**What the exercise asks:** Set down exactly the lines below, starting at the one that contains "AskCount is the" and ending at the one that contains "[cosmos.base.v1beta1.Coin](#cosmos.base.v1beta1.Coin) | repeated", with both of those lines included and nothing else.

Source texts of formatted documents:
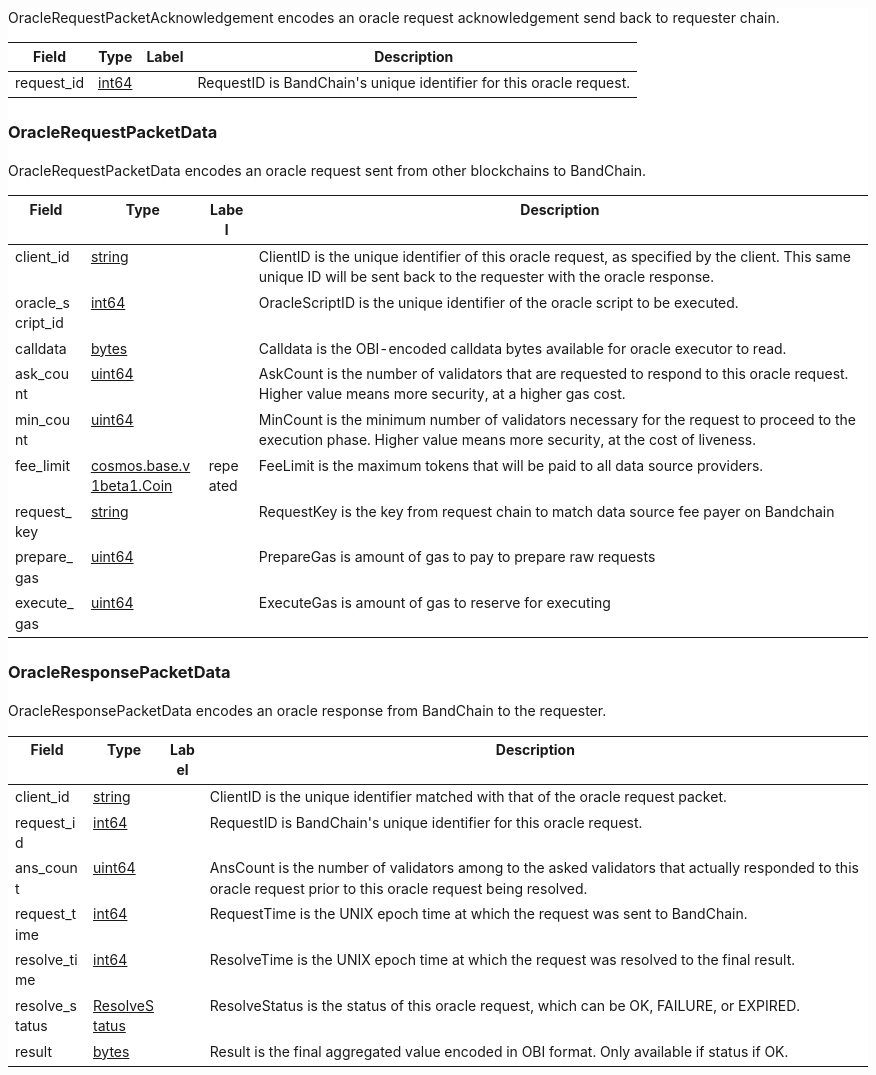 OracleRequestPacketAcknowledgement encodes an oracle request acknowledgement
send back to requester chain.

| Field      | Type            | Label | Description                                                             |
| ---------- | --------------- | ----- | ----------------------------------------------------------------------- |
| request_id | [int64](#int64) |       | RequestID is BandChain&#39;s unique identifier for this oracle request. |

<a name="oracle.v1.OracleRequestPacketData"></a>

### OracleRequestPacketData

OracleRequestPacketData encodes an oracle request sent from other blockchains
to BandChain.

| Field            | Type                                                  | Label    | Description                                                                                                                                                            |
| ---------------- | ----------------------------------------------------- | -------- | ---------------------------------------------------------------------------------------------------------------------------------------------------------------------- |
| client_id        | [string](#string)                                     |          | ClientID is the unique identifier of this oracle request, as specified by the client. This same unique ID will be sent back to the requester with the oracle response. |
| oracle_script_id | [int64](#int64)                                       |          | OracleScriptID is the unique identifier of the oracle script to be executed.                                                                                           |
| calldata         | [bytes](#bytes)                                       |          | Calldata is the OBI-encoded calldata bytes available for oracle executor to read.                                                                                      |
| ask_count        | [uint64](#uint64)                                     |          | AskCount is the number of validators that are requested to respond to this oracle request. Higher value means more security, at a higher gas cost.                     |
| min_count        | [uint64](#uint64)                                     |          | MinCount is the minimum number of validators necessary for the request to proceed to the execution phase. Higher value means more security, at the cost of liveness.   |
| fee_limit        | [cosmos.base.v1beta1.Coin](#cosmos.base.v1beta1.Coin) | repeated | FeeLimit is the maximum tokens that will be paid to all data source providers.                                                                                         |
| request_key      | [string](#string)                                     |          | RequestKey is the key from request chain to match data source fee payer on Bandchain                                                                                   |
| prepare_gas      | [uint64](#uint64)                                     |          | PrepareGas is amount of gas to pay to prepare raw requests                                                                                                             |
| execute_gas      | [uint64](#uint64)                                     |          | ExecuteGas is amount of gas to reserve for executing                                                                                                                   |

<a name="oracle.v1.OracleResponsePacketData"></a>

### OracleResponsePacketData

OracleResponsePacketData encodes an oracle response from BandChain to the
requester.

| Field          | Type                                      | Label | Description                                                                                                                                                    |
| -------------- | ----------------------------------------- | ----- | -------------------------------------------------------------------------------------------------------------------------------------------------------------- |
| client_id      | [string](#string)                         |       | ClientID is the unique identifier matched with that of the oracle request packet.                                                                              |
| request_id     | [int64](#int64)                           |       | RequestID is BandChain&#39;s unique identifier for this oracle request.                                                                                        |
| ans_count      | [uint64](#uint64)                         |       | AnsCount is the number of validators among to the asked validators that actually responded to this oracle request prior to this oracle request being resolved. |
| request_time   | [int64](#int64)                           |       | RequestTime is the UNIX epoch time at which the request was sent to BandChain.                                                                                 |
| resolve_time   | [int64](#int64)                           |       | ResolveTime is the UNIX epoch time at which the request was resolved to the final result.                                                                      |
| resolve_status | [ResolveStatus](#oracle.v1.ResolveStatus) |       | ResolveStatus is the status of this oracle request, which can be OK, FAILURE, or EXPIRED.                                                                      |
| result         | [bytes](#bytes)                           |       | Result is the final aggregated value encoded in OBI format. Only available if status if OK.                                                                    |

**Your solution:**
| ask_count        | [uint64](#uint64)                                     |          | AskCount is the number of validators that are requested to respond to this oracle request. Higher value means more security, at a higher gas cost.                     |
| min_count        | [uint64](#uint64)                                     |          | MinCount is the minimum number of validators necessary for the request to proceed to the execution phase. Higher value means more security, at the cost of liveness.   |
| fee_limit        | [cosmos.base.v1beta1.Coin](#cosmos.base.v1beta1.Coin) | repeated | FeeLimit is the maximum tokens that will be paid to all data source providers.                                                                                         |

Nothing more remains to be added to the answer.